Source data

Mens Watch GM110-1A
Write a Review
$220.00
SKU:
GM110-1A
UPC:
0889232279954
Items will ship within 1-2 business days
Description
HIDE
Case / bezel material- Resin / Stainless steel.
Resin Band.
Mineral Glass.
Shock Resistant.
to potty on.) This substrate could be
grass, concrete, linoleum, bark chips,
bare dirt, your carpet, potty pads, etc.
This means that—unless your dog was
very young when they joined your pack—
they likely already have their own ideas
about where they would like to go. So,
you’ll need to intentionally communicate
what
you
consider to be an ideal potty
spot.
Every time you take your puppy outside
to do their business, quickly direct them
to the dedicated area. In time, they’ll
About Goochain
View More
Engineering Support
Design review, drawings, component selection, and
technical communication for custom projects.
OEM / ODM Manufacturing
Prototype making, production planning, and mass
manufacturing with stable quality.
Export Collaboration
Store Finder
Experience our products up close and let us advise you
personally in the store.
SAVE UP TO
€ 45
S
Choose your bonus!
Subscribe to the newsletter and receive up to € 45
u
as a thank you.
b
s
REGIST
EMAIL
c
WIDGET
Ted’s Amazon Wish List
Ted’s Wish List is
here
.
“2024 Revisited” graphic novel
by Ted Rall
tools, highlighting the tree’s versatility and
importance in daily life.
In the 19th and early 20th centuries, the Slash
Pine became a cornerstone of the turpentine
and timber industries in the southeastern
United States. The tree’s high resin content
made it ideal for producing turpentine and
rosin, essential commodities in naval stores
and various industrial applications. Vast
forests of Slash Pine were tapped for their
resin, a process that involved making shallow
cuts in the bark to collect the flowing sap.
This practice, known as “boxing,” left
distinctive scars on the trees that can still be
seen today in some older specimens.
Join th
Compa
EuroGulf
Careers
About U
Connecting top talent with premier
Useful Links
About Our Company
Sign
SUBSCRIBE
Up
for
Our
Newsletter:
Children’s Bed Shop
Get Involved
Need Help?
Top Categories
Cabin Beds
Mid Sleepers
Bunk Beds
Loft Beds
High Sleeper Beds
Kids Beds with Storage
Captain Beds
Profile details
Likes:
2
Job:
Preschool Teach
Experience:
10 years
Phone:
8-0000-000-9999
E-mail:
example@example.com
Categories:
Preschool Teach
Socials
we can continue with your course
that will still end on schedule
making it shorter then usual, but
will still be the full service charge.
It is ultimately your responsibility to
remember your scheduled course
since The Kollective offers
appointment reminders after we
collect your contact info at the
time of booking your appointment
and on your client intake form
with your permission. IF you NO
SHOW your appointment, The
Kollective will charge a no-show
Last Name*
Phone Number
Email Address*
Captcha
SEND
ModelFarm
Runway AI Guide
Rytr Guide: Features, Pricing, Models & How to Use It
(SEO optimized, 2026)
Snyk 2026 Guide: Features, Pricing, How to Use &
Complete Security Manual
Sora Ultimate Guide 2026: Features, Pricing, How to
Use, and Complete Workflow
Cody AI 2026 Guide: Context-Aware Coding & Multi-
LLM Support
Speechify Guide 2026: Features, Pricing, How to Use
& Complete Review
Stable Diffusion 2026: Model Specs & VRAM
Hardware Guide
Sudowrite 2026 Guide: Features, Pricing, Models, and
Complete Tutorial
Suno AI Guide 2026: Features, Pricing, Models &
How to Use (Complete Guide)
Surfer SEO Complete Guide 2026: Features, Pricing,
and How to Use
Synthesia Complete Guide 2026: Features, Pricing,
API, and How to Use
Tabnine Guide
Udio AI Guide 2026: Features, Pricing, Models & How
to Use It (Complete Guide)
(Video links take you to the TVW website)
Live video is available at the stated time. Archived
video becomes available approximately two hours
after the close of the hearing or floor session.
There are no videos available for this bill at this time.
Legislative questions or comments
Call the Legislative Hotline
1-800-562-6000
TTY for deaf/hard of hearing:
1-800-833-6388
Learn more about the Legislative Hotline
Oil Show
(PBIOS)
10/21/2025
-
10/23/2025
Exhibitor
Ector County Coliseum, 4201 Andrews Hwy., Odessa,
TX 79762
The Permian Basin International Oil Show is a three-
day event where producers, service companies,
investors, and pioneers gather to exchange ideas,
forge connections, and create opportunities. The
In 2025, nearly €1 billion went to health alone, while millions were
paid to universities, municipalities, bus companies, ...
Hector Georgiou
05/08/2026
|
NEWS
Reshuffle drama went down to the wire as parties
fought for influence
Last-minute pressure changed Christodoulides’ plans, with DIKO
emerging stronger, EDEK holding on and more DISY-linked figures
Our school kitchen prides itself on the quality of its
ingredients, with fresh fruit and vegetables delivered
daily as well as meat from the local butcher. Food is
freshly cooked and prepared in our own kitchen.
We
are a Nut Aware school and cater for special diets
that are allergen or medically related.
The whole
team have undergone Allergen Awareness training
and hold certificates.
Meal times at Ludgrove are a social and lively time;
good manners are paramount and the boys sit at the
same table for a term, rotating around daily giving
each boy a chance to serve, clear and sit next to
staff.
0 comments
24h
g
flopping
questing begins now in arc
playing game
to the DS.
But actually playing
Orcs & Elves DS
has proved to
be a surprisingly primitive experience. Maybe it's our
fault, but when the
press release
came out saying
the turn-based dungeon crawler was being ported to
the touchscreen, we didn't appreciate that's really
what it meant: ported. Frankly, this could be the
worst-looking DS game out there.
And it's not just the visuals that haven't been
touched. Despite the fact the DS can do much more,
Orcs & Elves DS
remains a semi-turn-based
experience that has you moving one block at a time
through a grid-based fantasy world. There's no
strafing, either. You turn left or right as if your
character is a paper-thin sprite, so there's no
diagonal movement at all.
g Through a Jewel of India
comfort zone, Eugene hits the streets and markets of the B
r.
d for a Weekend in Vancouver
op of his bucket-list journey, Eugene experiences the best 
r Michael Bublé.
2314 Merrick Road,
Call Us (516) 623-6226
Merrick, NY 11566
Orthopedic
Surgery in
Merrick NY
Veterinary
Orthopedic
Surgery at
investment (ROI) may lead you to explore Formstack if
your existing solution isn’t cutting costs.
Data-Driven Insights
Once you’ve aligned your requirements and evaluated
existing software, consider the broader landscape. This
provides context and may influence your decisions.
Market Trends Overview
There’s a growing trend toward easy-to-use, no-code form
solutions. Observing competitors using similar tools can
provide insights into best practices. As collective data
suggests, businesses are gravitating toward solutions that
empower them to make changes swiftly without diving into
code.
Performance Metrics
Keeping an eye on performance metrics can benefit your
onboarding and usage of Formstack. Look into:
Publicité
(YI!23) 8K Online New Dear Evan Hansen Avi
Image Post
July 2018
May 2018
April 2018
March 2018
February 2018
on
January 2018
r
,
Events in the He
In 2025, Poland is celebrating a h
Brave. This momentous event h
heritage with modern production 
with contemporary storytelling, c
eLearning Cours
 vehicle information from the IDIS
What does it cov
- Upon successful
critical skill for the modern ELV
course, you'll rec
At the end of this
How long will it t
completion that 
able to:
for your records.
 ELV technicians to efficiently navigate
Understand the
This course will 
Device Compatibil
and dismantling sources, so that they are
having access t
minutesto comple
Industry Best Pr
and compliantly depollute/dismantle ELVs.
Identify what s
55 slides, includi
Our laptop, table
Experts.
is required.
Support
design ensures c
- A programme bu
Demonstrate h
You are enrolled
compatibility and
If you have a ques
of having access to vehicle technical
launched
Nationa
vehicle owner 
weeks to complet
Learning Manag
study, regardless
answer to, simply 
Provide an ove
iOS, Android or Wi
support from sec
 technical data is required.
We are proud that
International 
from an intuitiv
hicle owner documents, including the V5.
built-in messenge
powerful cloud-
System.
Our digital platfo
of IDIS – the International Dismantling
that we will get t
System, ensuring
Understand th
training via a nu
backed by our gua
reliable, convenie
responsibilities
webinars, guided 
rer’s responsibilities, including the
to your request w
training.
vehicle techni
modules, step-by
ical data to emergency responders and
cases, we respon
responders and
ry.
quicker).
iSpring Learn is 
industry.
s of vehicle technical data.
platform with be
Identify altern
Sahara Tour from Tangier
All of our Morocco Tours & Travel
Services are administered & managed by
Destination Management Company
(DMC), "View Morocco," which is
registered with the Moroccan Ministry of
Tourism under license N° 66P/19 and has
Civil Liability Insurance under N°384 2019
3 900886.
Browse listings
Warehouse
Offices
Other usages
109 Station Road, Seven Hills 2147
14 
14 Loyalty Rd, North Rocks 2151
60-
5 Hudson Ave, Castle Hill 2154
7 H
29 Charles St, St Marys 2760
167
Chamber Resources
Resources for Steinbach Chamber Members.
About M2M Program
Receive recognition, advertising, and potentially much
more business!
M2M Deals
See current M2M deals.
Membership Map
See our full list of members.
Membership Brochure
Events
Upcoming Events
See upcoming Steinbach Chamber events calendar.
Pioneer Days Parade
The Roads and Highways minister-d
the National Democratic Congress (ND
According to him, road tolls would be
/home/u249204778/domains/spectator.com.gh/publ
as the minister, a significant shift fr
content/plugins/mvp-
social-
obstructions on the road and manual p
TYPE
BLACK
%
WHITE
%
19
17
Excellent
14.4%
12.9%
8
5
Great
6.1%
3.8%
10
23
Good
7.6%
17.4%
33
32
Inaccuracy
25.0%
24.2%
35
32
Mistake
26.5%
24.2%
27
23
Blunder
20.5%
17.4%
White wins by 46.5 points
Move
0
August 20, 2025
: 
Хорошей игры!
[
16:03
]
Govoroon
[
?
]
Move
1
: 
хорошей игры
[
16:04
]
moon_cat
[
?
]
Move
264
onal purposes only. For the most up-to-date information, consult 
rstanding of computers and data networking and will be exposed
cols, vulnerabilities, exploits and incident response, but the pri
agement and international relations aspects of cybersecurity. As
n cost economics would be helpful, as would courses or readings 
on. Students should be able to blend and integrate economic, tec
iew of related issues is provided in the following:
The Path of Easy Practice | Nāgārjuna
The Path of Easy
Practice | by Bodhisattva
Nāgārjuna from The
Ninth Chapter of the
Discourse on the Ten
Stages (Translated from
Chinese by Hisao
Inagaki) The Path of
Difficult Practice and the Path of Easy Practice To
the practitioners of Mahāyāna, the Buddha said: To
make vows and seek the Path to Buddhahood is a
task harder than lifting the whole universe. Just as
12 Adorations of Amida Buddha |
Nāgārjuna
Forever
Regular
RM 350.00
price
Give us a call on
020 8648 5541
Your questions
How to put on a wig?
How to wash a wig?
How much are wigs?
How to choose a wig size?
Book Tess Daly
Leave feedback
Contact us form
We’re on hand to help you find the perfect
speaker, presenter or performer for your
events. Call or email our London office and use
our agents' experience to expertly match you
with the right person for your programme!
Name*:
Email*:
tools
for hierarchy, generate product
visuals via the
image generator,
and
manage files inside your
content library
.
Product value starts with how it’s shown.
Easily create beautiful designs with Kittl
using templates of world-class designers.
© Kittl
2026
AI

Work to be completed: Copy the data word for word, from its first line through the line containing "Choose your bonus!", including both of those lines.

Exercise result:
Mens Watch GM110-1A
Write a Review
$220.00
SKU:
GM110-1A
UPC:
0889232279954
Items will ship within 1-2 business days
Description
HIDE
Case / bezel material- Resin / Stainless steel.
Resin Band.
Mineral Glass.
Shock Resistant.
to potty on.) This substrate could be
grass, concrete, linoleum, bark chips,
bare dirt, your carpet, potty pads, etc.
This means that—unless your dog was
very young when they joined your pack—
they likely already have their own ideas
about where they would like to go. So,
you’ll need to intentionally communicate
what
you
consider to be an ideal potty
spot.
Every time you take your puppy outside
to do their business, quickly direct them
to the dedicated area. In time, they’ll
About Goochain
View More
Engineering Support
Design review, drawings, component selection, and
technical communication for custom projects.
OEM / ODM Manufacturing
Prototype making, production planning, and mass
manufacturing with stable quality.
Export Collaboration
Store Finder
Experience our products up close and let us advise you
personally in the store.
SAVE UP TO
€ 45
S
Choose your bonus!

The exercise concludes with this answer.